Summary
On mender 5.0.3 (C++ client, `mender-updated`), a network outage **during the artifact download phase** leads to a permanent wedge. After the HTTP download resumer exhausts its retries and raises `DownloadResumerError`, the client **hangs**: it does not report the deployment as `Failure`, does not return to the poll loop, and stops emitting any log output. The device looks “stuck updating” indefinitely and does **not** self-recover even after the network returns. Only `systemctl restart mender-updated` (or a reboot) clears it.
This is related to but distinct from Client does not resume download and hangs indefinitely when server connection is severed . In that report the TCP socket stays “established” so the read never fails and resume never triggers. In our case the read *does* fail, resume *does* trigger and retries normally, **then gives up**, and the hang happens *after* the give-up.
Environment
- Client: mender 5.0.3 (`Running Mender client 5.0.3`), C++ client (`mender-update` / `mender-updated`)
- Platform: embedded Linux (Yocto-based), eth0
- Config: `UpdatePollIntervalSeconds=30`, `RetryPollIntervalSeconds=300`, `RetryDownloadCount` left at default (10)
Steps to reproduce
- Start a deployment and let it enter the download phase (`Download_Enter`).
- ~10 s to 30 s after download starts, cut the network so DNS/connection fails (physically unplug eth0). A real link-down makes DNS fast-fail every 60 s;
- Leave the network down long enough to exhaust the resume retries
- Restore the network.
Observed behaviour
- Resume retries log normally (`name=“http_resumer:client”`), then: `Giving up on resuming the download: Tried maximum number of times: Exponential backoff`
- **After that line, `mender-updated` logs nothing** in our test, ~66 min of total silence, including ~3 min after the link was restored.
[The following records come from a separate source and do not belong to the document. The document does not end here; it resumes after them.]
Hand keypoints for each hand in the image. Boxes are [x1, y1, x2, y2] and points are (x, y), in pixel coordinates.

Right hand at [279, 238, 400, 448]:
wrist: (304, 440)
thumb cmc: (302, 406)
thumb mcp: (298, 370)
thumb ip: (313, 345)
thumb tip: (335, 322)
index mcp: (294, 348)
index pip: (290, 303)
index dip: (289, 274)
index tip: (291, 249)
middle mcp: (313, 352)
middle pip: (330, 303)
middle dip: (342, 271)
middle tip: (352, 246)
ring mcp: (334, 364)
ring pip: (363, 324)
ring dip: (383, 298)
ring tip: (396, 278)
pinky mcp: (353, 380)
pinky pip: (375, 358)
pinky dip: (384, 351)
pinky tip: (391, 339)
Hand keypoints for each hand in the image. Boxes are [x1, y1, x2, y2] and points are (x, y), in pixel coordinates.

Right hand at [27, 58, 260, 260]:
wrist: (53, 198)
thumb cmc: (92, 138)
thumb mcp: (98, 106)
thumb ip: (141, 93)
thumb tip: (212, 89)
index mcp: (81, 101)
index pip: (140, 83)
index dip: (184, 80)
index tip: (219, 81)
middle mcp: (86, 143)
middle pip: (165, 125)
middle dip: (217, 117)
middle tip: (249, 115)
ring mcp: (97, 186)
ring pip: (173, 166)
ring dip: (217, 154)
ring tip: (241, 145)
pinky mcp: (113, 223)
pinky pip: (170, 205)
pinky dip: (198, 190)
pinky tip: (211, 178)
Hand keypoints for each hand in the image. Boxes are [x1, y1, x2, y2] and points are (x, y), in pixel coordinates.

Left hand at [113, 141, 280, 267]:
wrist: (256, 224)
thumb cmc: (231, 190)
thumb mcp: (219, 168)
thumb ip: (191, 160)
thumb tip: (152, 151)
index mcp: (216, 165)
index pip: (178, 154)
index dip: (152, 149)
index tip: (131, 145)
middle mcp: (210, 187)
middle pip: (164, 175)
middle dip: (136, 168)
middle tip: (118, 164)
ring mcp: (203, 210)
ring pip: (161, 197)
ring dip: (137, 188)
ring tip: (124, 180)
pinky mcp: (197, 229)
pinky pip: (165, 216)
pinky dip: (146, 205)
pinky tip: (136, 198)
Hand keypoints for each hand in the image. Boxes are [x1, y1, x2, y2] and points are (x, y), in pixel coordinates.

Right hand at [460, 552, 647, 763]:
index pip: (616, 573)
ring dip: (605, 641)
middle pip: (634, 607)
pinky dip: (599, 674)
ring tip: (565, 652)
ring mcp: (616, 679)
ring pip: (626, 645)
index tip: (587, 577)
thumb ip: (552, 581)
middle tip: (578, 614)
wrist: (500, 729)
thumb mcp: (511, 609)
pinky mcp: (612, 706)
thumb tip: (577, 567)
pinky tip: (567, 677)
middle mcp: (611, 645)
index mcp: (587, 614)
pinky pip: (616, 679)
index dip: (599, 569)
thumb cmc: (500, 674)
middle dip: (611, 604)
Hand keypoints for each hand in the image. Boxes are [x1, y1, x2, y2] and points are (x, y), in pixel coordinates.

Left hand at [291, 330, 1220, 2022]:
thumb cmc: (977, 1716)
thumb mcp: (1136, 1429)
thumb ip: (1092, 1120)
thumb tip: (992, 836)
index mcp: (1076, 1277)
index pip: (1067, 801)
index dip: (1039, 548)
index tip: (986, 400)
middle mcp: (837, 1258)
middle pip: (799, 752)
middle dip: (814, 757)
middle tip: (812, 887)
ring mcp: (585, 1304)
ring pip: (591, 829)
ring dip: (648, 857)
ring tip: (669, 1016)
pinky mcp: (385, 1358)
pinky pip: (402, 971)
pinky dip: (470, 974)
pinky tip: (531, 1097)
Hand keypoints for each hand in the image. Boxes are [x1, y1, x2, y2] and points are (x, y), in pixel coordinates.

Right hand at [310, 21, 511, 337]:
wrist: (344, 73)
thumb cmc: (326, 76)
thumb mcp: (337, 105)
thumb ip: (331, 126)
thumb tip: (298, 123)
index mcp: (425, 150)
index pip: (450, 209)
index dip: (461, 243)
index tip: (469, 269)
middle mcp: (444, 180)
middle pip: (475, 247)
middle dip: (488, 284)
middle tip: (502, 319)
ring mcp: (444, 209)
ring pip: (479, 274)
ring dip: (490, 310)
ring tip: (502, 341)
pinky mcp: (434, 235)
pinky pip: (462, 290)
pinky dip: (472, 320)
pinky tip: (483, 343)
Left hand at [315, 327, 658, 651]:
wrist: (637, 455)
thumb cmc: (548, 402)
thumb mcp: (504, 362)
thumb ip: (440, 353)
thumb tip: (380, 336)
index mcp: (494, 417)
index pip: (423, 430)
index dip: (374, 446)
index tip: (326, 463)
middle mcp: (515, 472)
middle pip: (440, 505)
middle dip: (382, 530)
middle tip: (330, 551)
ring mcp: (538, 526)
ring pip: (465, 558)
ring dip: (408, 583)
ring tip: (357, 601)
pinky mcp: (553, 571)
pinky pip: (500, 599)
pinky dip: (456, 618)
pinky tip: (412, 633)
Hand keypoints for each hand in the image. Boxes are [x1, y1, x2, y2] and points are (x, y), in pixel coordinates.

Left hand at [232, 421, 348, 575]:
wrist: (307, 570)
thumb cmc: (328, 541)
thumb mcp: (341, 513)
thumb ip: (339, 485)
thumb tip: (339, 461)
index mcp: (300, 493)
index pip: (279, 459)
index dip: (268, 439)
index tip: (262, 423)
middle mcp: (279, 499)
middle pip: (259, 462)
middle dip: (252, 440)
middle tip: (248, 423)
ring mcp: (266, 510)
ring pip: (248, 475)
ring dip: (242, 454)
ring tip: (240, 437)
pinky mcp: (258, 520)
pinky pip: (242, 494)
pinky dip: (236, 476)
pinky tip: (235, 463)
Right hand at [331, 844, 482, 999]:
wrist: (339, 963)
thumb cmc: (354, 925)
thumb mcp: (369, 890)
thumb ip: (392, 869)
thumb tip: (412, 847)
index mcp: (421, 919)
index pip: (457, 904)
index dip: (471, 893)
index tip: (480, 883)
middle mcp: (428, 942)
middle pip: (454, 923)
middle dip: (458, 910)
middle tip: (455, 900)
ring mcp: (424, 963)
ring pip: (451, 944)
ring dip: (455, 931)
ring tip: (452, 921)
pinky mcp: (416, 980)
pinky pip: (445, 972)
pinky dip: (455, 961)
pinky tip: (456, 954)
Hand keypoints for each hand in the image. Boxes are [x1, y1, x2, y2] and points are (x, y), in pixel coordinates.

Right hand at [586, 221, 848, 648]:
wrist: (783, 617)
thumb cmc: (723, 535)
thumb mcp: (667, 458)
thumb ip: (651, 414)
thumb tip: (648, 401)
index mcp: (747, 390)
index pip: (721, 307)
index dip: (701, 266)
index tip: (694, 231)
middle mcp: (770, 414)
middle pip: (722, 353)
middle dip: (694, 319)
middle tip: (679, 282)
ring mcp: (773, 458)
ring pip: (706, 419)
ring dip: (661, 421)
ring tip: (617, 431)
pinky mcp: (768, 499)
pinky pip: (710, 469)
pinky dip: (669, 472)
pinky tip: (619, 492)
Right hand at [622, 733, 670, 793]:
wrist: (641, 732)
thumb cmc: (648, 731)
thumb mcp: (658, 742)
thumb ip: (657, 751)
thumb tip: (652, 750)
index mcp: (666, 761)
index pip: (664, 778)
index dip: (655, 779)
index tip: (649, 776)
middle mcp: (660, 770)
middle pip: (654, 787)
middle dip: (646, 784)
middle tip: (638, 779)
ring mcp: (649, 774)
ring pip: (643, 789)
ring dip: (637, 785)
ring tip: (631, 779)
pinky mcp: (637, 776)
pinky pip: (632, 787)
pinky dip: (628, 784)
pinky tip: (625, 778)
- The service stays `active (running)` but is wedged: no Failure report to the server, no further polling, no `Sync_Enter`. No self-recovery when the network returns.
- `systemctl restart mender-updated` recovers it **instantly**: it immediately sends a status update, logs `Deployment … finished with status: Failure`, and resumes `No update available` polling.
The fact that a plain restart fixes it (with no on-disk state change) indicates only the **in-memory deployment state machine** is stuck, not any persistent state.
Expected behaviour
When the download resumer gives up (`DownloadResumerError`), the client should follow the same path as any other download failure, transition to ArtifactFailure / report deployment `status: Failure` and return to the Idle/Sync poll loop rather than hanging.
Likely location
The resumer itself behaves correctly: `src/common/http/http_resumer.cpp` (`DownloadResumerClient::ScheduleNextResumeRequest()`) raises the `http::DownloadResumerError` once `ExponentialBackoff(chrono::minutes(1), config.retry_download_count)` is exhausted. The defect appears to be in the **caller** (the deployment state machine’s `Download` / `ArtifactDownload` handler) which doesn’t consume that error to drive a state transition, so the deployment dead-ends instead of failing cleanly.